La référence est on ne peut plus claire, en Pologne, où les milieux LGBT ont demandé samedi une « table ronde » sur leurs droits, une semaine après les attaques de nationalistes contre la gay pride de Bialystok. Le terme était celui employé après la chute du mur, pour organiser le passage en douceur de l’ère communiste à la démocratie et l’économie de marché.

Des doléances qui ne passent pas

« Nous demandons l’égalité du mariage », « constitution », « Acceptation ». Voilà les slogans des cortèges de soutien organisés dans plusieurs villes de Pologne, de Varsovie à Katowice en passant par Wroclaw.

Outre les revendications propres aux droits des LGBT, les militants ont demandé que les actes homophobes soient plus durement réprimés. Cette semaine, l’hebdomadaire Gazeta Polska a joint à sa publication des autocollants avec une inscription : « Ceci est une zone sans LGBT ». Si la justice a finalement ordonné le retrait des vignettes, Hubert Sobecki, leader de l’organisation « Milosc nie wyklucza » (« L’amour n’exclut pas ») souhaite aller plus loin. « Nous voulons modifier le Code pénal, de sorte que ces autocollants soient d’office poursuivis », a-t-il déclaré.

En route vers les législatives

Le parti Droit et justice (PiS) au pouvoir, proche de l’Église, est farouchement hostile à l’élargissement des droits des communautés homosexuelles. À l’occasion d’un rassemblement en avril dernier, le chef du parti, Jaroslaw Kaczynski a estimé que l’« idéologie LGBT » était une « menace à l’identité et à l’État polonais ». Selon l’ONG Campagne contre l’homophobie (KPH), une trentaine d’entités territoriales polonaises (villages, assemblées régionales) se sont déclaré « Zones libres de l’idéologie LGBT ».

Après le discours anti-migrants, l’hostilité aux communautés homosexuelles est devenue le nouveau marqueur de l’élection législative attendue en octobre. Ce nouveau clivage tend à fragiliser le premier parti d’opposition, la plate-forme civique (PO). Ce parti libéral se voit reprocher par les milieux LGBT sa tiédeur lorsqu’il était au gouvernement. Mais il n’a aucun intérêt à se couper de son électorat plus conservateur. « Les droits des personnes LGBT n’ont pas été assez pris en compte, et nous nous en excusons », a affirmé le député PO Michal Szczerba venu assister à la manifestation de Varsovie.

Des thèmes très clivants

Le nouveau parti Wiosna (« Printemps ») est sans doute le plus apte à capter les voix des manifestants. Cette formation « contre la haine » a remporté 6 % des voix lors des dernières élections européennes. Wiosna est né dans la foulée de l’assassinat en janvier 2019 du maire de Gdansk, Pawel Adamowicz, pro-migrants et soutien à la communauté. Mené par Robert Biedron, homosexuel assumé, le parti défend des positions radicales : avortement au choix jusqu’à 12 semaines de grossesse, mariage pour tous, remboursement de la fécondation in vitro (supprimé récemment par les conservateurs) et droit d’adoption pour les couples de personnes de même sexe.
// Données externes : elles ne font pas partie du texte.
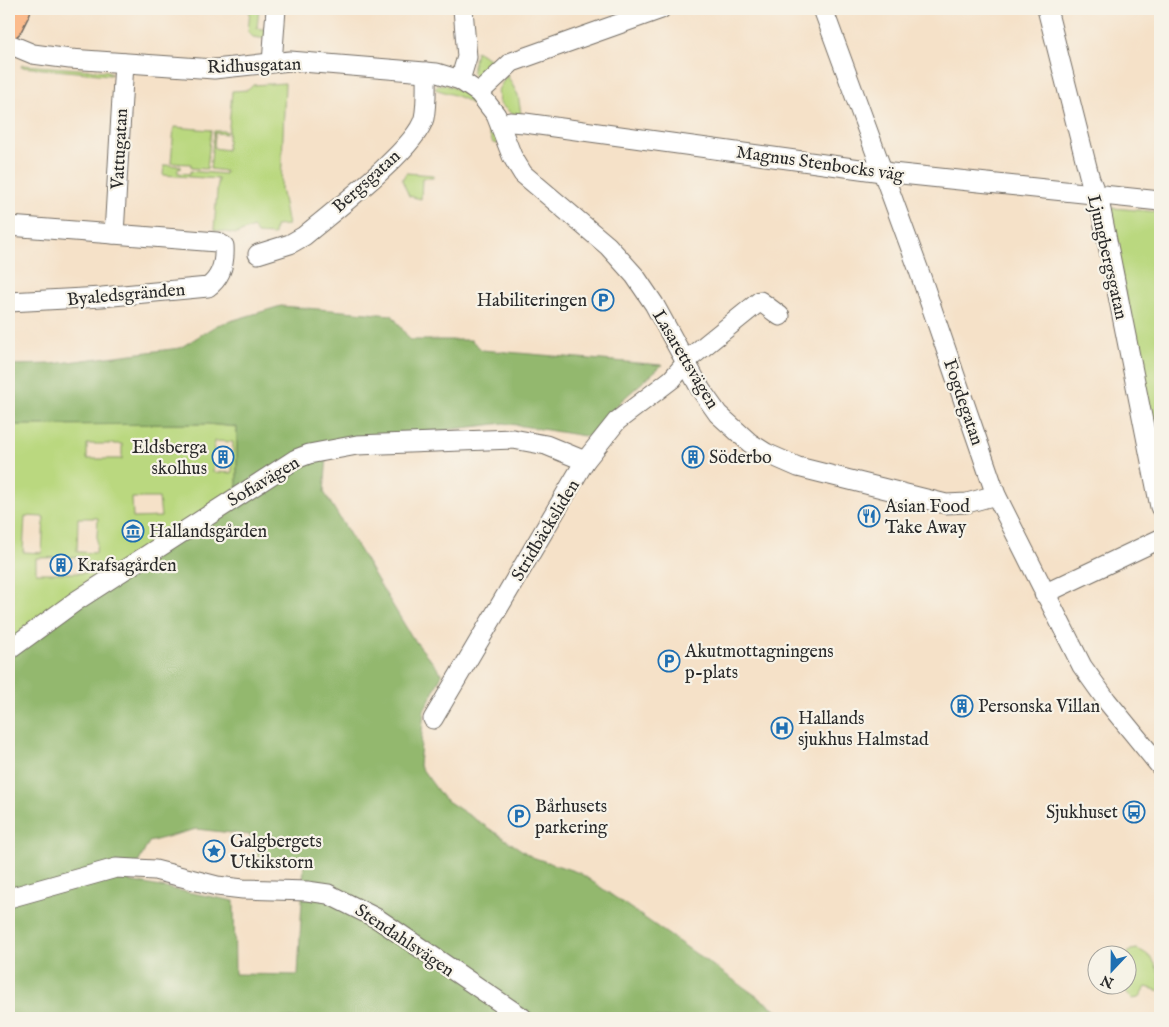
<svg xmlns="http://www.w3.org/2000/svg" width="1169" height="1027" viewBox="0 0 1169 1027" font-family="'IM FELL English',serif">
	<rect width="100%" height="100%" fill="#f7f3e8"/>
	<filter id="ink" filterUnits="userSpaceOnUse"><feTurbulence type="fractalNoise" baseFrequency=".02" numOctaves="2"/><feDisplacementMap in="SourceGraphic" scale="10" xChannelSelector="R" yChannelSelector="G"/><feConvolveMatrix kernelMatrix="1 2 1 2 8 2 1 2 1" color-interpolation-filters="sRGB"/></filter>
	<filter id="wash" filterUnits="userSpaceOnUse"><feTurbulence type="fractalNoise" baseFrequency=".0096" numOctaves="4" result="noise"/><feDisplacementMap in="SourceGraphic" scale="20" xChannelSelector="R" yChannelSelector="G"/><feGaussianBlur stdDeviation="1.12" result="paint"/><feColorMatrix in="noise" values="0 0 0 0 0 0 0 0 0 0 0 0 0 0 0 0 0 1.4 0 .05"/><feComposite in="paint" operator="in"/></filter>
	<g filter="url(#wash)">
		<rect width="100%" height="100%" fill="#f5e1c8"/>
		<g fill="#bad87f" stroke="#728255" fill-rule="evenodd">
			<polygon points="250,9 259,9 257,28 268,30 267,39 253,37 248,32"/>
			<polygon points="476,51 498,64 481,79 475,77 472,72"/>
			<polygon points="22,65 108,71 112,74 110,75 21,67"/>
			<polygon points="507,75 518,95 521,114 512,114 500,104 498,90"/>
			<polygon points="285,83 281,188 288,225 275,226 274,235 257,234 253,227 236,234 214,230 218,179 163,175 164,165 181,166 181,169 178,168 178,173 190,174 190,171 225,174 225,171 210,169 214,131 226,131 226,134 215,133 214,148 227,150 232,91 248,90 253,85"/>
			<path d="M443 84C477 94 486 114 498 144L493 143C489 136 488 127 485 120 474 98 455 96 435 89L437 86Z"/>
			<polygon points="174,127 211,130 207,169 191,168 191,164 171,163"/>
			<polygon points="406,173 433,175 433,178 422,178 421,199 409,196 402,180"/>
			<polygon points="1113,208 1160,212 1160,461 1109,213"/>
			<path d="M207 424 237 427V487L9 644V425ZM214 441 233 442 232 473 213 472ZM87 444H122V459H87ZM132 498H159L161 517 133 518ZM25 516 44 517 42 553 23 552ZM78 518H98L96 553 77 552ZM86 557V573H36V558Z"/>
			<path d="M1137 949C1157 957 1160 972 1160 991L1146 987 1139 998 1132 999 1118 985 1126 984V954L1131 950Z"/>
		</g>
		<path fill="#93b86e" stroke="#5f724c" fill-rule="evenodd" d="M281 306 392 315 410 340H471L482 350 662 365 621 401 591 437 504 423 328 444 324 492 412 637 442 674 424 711 419 765 443 798 532 857 580 873 788 1018H9V644L237 487V427L207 424 9 425V365L52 364 180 348 217 325ZM196 829 250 835 261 862 304 863 298 975 235 974 234 901 129 881 149 842Z"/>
	</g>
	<g filter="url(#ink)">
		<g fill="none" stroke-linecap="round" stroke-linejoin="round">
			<g stroke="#726b62" stroke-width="21">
				<g id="minor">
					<polyline points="823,9 918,268 996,495 1082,666 1107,701 1160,766"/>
					<polyline points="1047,9 1090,179 1100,205 1160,507"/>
					<polyline points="9,44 33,54 70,59 214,69 290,61 437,73 460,80 479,93 496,115 512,156 523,174 608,246 635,276 654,304 701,390 718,414 750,443 766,453 798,467 946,504 967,503 996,495"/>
					<polyline points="272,63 276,9"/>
					<polyline points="460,80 467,57 463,9"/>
					<polyline points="479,93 512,62 661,9"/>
					<polyline points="501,125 510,122 525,123 882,172 1160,201"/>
					<path d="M9 226 217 242 224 246C225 262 222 277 208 287L102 297 9 302"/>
					<polyline points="114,234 124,63"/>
					<path d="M258 254 290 244 304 236C330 214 417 148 424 118 427 104 426 87 426 72"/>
					<polyline points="1044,594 1160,539"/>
					<polyline points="9,650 76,601 296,459 309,454 357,445 513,439 546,445 585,461"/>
					<polyline points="433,719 585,461 617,421 672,379 692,356 760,301 780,316"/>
					<polyline points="9,898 116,868 155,870 217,886 243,889 307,891 328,894 378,919 523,1018"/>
				</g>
			</g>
			<g stroke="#726b62" stroke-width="29">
				<polyline id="highway" points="9,25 17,9"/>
			</g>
			<use href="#minor" stroke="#fff" stroke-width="19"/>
			<use href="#highway" stroke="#fbbb8c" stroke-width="26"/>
		</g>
	</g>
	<defs>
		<g id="parking-ring" transform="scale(1.125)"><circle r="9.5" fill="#f7f3e8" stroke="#1f6fb2" stroke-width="1.5"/><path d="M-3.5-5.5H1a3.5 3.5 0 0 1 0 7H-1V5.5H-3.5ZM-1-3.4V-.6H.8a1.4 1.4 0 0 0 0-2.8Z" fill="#1f6fb2"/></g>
		<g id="building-ring" transform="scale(1.125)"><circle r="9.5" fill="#f7f3e8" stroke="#1f6fb2" stroke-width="1.5"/><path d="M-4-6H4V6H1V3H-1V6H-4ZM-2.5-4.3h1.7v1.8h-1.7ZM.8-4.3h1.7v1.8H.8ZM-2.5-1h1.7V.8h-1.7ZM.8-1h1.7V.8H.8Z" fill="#1f6fb2"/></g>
		<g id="restaurant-ring" transform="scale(1.125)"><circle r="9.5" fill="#f7f3e8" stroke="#1f6fb2" stroke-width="1.5"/><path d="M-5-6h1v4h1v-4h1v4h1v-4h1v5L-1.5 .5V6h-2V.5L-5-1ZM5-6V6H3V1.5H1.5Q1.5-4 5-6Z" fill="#1f6fb2"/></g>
		<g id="museum-ring" transform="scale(1.125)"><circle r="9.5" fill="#f7f3e8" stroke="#1f6fb2" stroke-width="1.5"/><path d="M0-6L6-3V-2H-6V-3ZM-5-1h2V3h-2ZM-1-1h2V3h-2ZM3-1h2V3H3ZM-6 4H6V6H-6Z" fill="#1f6fb2"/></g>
		<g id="hospital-ring" transform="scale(1.125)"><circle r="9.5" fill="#f7f3e8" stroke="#1f6fb2" stroke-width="1.5"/><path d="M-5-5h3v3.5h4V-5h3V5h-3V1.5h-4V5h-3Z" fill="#1f6fb2"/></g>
		<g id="bus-ring" transform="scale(1.125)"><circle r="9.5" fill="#f7f3e8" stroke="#1f6fb2" stroke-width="1.5"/><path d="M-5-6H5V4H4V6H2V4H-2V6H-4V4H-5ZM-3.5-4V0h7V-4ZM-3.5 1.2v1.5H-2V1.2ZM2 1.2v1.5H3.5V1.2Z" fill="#1f6fb2"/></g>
		<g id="sight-ring" transform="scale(1.125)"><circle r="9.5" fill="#f7f3e8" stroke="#1f6fb2" stroke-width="1.5"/><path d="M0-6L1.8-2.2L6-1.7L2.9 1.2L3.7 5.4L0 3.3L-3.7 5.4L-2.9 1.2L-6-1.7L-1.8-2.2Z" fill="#1f6fb2"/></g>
	</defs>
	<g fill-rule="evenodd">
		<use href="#parking-ring" x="603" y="300"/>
		<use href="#building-ring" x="223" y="457"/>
		<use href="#building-ring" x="693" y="457"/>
		<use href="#restaurant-ring" x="869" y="516"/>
		<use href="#museum-ring" x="133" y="531"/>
		<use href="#building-ring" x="61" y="565"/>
		<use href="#parking-ring" x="669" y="661"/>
		<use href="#building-ring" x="962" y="706"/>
		<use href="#hospital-ring" x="782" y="728"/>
		<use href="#bus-ring" x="1134" y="812"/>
		<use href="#parking-ring" x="519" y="816"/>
		<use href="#sight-ring" x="214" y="851"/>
	</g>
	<g text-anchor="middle" stroke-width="4.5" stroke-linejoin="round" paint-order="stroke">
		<g font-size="18" fill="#2b2b2b" stroke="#f7f3e8">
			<text transform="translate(254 65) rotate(-2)" y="6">Ridhusgatan</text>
			<text transform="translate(119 149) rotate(-87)" y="6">Vattugatan</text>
			<text transform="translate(820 163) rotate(8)" y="6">Magnus Stenbocks väg</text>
			<text transform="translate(366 181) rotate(-42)" y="6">Bergsgatan</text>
			<text transform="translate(1108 257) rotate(77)" y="6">Ljungbergsgatan</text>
			<text transform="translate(126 294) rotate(-5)" y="6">Byaledsgränden</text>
			<text transform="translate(686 359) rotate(59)" y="6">Lasarettsvägen</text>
			<text transform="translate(964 402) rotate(71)" y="6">Fogdegatan</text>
			<text transform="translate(263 481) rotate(-31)" y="6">Sofiavägen</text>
			<text transform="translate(545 530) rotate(-59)" y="6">Stridbäcksliden</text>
			<text transform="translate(405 940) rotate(34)" y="6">Stendahlsvägen</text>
		</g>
		<g font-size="18" fill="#2b2b2b" stroke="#f7f3e8" text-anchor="start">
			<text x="587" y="306" text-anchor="end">Habiliteringen</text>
			<text x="207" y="453" text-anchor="end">Eldsberga<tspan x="207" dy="21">skolhus</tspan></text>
			<text x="709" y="463">Söderbo</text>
			<text x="885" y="512">Asian Food<tspan x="885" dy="21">Take Away</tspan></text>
			<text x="149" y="537">Hallandsgården</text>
			<text x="77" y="571">Krafsagården</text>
			<text x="685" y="657">Akutmottagningens<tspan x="685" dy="21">p-plats</tspan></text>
			<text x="978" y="712">Personska Villan</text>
			<text x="798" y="724">Hallands<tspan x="798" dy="21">sjukhus Halmstad</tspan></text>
			<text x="535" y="812">Bårhusets<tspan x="535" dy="21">parkering</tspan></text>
			<text x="1118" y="818" text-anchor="end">Sjukhuset</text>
			<text x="230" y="847">Galgbergets<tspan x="230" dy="21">Utkikstorn</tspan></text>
		</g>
	</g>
	<rect width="1169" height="1027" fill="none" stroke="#f7f3e8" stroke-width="30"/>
	<g transform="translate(1112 970) rotate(202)"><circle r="24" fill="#f7f3e8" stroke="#a5a39c"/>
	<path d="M0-4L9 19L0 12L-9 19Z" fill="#1f6fb2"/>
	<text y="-8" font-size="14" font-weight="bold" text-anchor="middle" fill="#2b2b2b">N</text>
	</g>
</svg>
La société polonaise est quoi qu’il en soit très divisée sur la place qu’elle doit faire aux homosexuels. Selon une étude menée en juillet par l’institut de sondage CBOS, 41 % des Polonais ressentent une « aversion » pour les gays et lesbiennes, contre 34 % qui les acceptent. Seules 28 % des personnes interrogées estiment que les couples homosexuels doivent se montrer publiquement.